The San Jose Sharks hold the NHL's road record for the 2015-2016 season, meaning they've won the most games away from home. If you ask their leadership team, the secret to that success is clear: They prioritize sleep.
Sleep expert Cheri D. Mah of the Human Performance Center at the University of California, San Francisco advises the team on how to use sleep to optimize performance both on the road and at home. Turns out, west coast teams need it more than most. They play through more different time zones than other teams, Mike Potenza, the Sharks’ strength and conditioning coach, told The New York Times.
How athletes benefit from extra sleep
While sleep is important for everyone, it may play a specific role for elite performers, Mah told The Huffington Post. “Sleep is particularly important for athletes striving to be at their peak performance, as sleep can impact cognitive and physical performance, as well as training, recovery and overall health."
Some research has shown that even as little as one night of partial sleep deprivation can affect peak heart rate levels, plasma lactate concentrations and ratings of perceived exertion, which all affect exercise performance.
But not all research is so conclusive: “It is plausible that athletes would need more sleep, but there is not good evidence,” warned sleep researcher Shawn Youngstedt, a professor in the college of nursing & health innovation at Arizona State University, told HuffPost.
Several studies suggest that partial sleep restriction and sleep deprivation may not influence performance -- like one that showed even three nights of restricted sleep did not affect endurance running performance -- but findings like those may be a result of small study size and short time frames that the studies looked at, according to a 2014 review of research on sleep and athletic performance in the journal Sports Medicine.
There are many ways to measure performance and the effect of sleep deprivation may also depend a lot on the athletic activity, according to William G. Herbert, professor emeritus in the department of human nutrition, foods & exercise at Virginia Tech and fellow of the American College of Sports Medicine.
While he agreed that aerobic and muscular power may not be affected by sleeplessness, most complex athletic activities require fine motor skills, such as visual tracking, decision making, vigilance, and others, which are affected by sleep loss.
“In the case of elite professional athletes, significant travel across time zones and related disruptions in sleep-wake cycles do likely affect sports where cognitive, fine motor skills and emotional factors are especially important,” he said.

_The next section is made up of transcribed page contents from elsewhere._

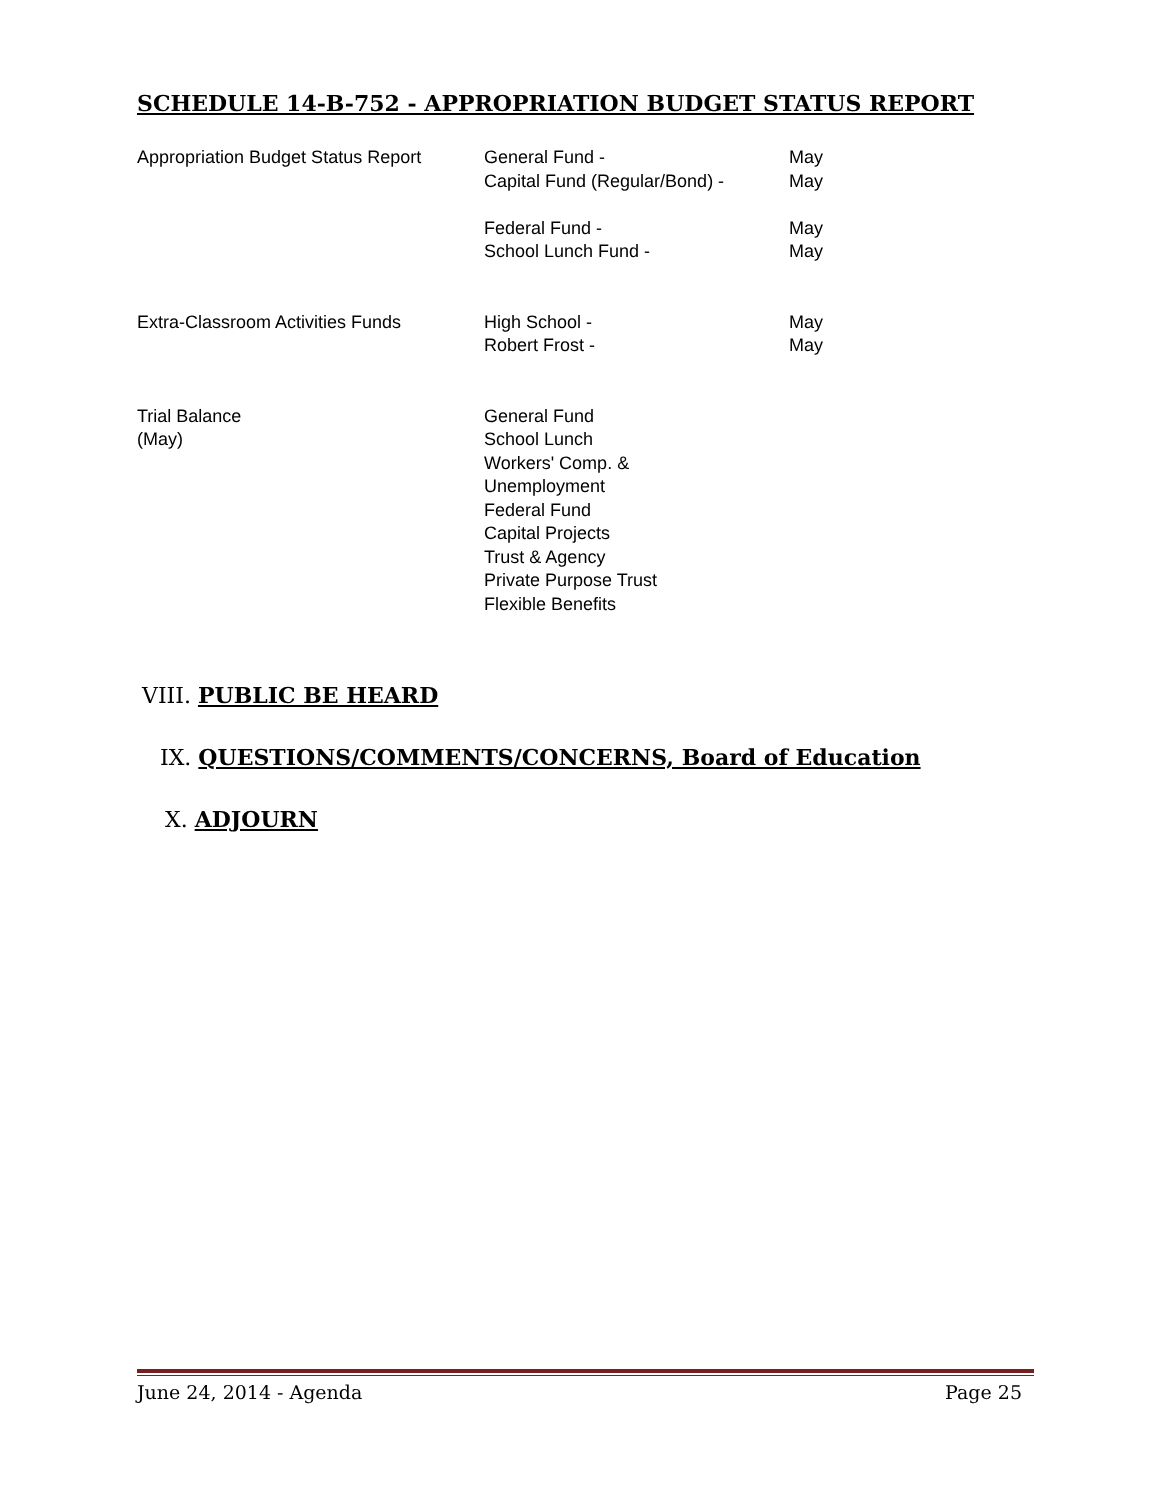SCHEDULE 14-B-752 - APPROPRIATION BUDGET STATUS REPORT
| Appropriation Budget Status Report | General Fund - Capital Fund (Regular/Bond) - Federal Fund - School Lunch Fund - | May May May May |
| Extra-Classroom Activities Funds | High School - Robert Frost - | May May |
| Trial Balance (May) | General Fund School Lunch Workers' Comp. & Unemployment Federal Fund Capital Projects Trust & Agency Private Purpose Trust Flexible Benefits | |
VIII. PUBLIC BE HEARD
IX. QUESTIONS/COMMENTS/CONCERNS, Board of Education
X. ADJOURN
June 24, 2014 - Agenda Page 25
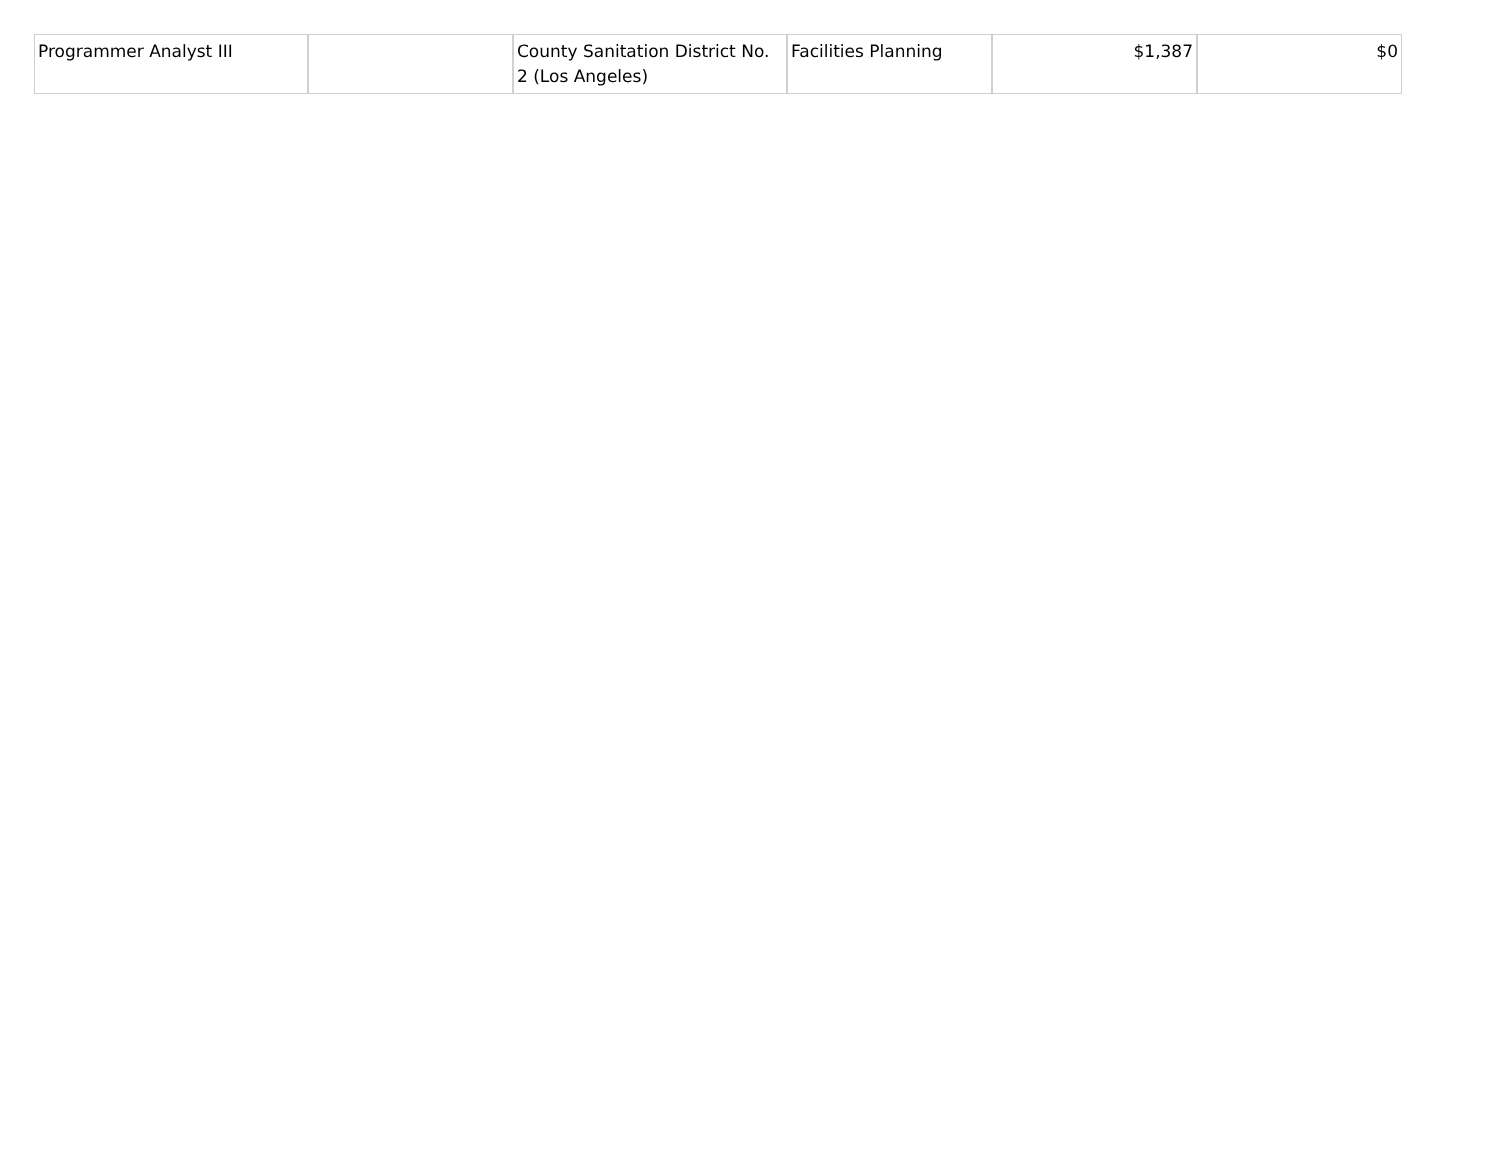| Programmer Analyst III | | County Sanitation District No. 2 (Los Angeles) | Facilities Planning | $1,387 | $0 |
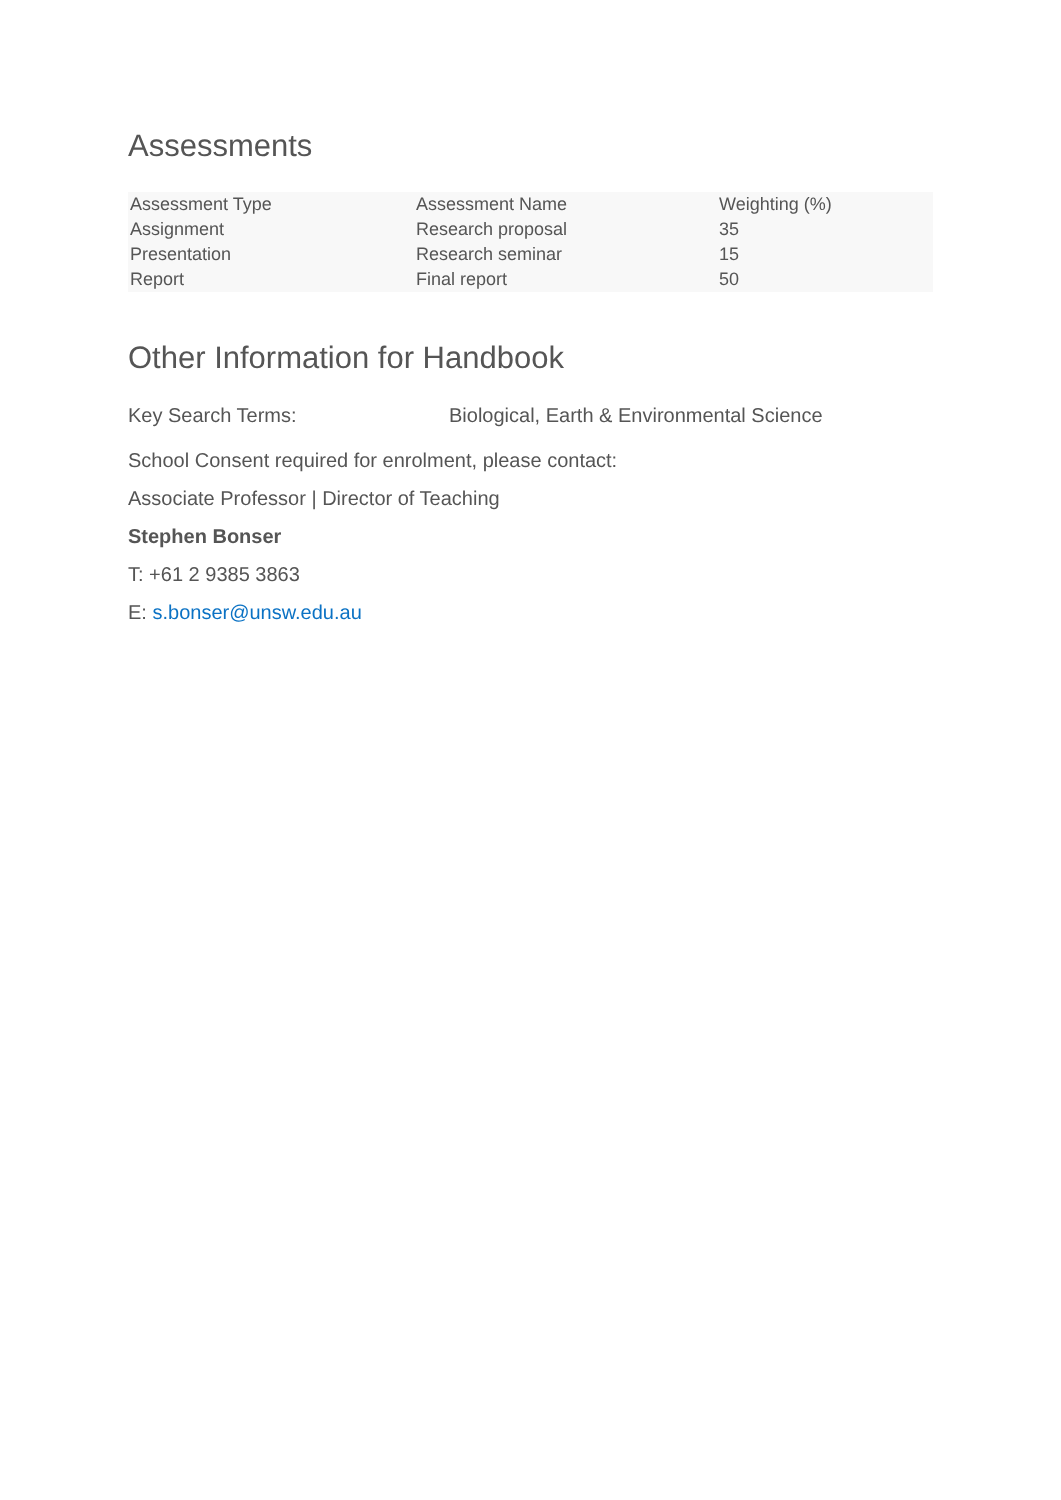Assessments
| Assessment Type | Assessment Name | Weighting (%) |
| --- | --- | --- |
| Assignment | Research proposal | 35 |
| Presentation | Research seminar | 15 |
| Report | Final report | 50 |
Other Information for Handbook
Key Search Terms: Biological, Earth & Environmental Science
School Consent required for enrolment, please contact:
Associate Professor | Director of Teaching
Stephen Bonser
T: +61 2 9385 3863
E: s.bonser@unsw.edu.au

How to sleep like a pro-hockey player
In other words, athletes are just like the rest of us. Sleeplessness affects cognitive, fine motor skills and/or emotional factors in athletes -- and in people who work a desk job. Here are three essential sleep tips straight from the San Jose Sharks' playbook. Chances are, they'll help anyone feel and perform better:
1. Make sure you get enough hours of sleep every single night
Mah recommends 8 to 10 hours of sleep for her players, but the National Sleep recommends 7 to 9 for most adults.
2. Follow a wind down routine
“A wind down routine is key for transitioning from the day to preparing for sleep,” Mah said. She recommends that the athletes she works with spend 20 to 30 minutes stretching or practicing yoga before hitting their sheets and use the time strategically to process their thoughts.
3. Nap when needed
Naps are very commonplace for professional athletes, Mah said. Athletes often nap after practice, before games, on flights or during any down time they have. She added that many athletes find it easiest to nap in the afternoon because there is aleeps dip in the circadian clock then.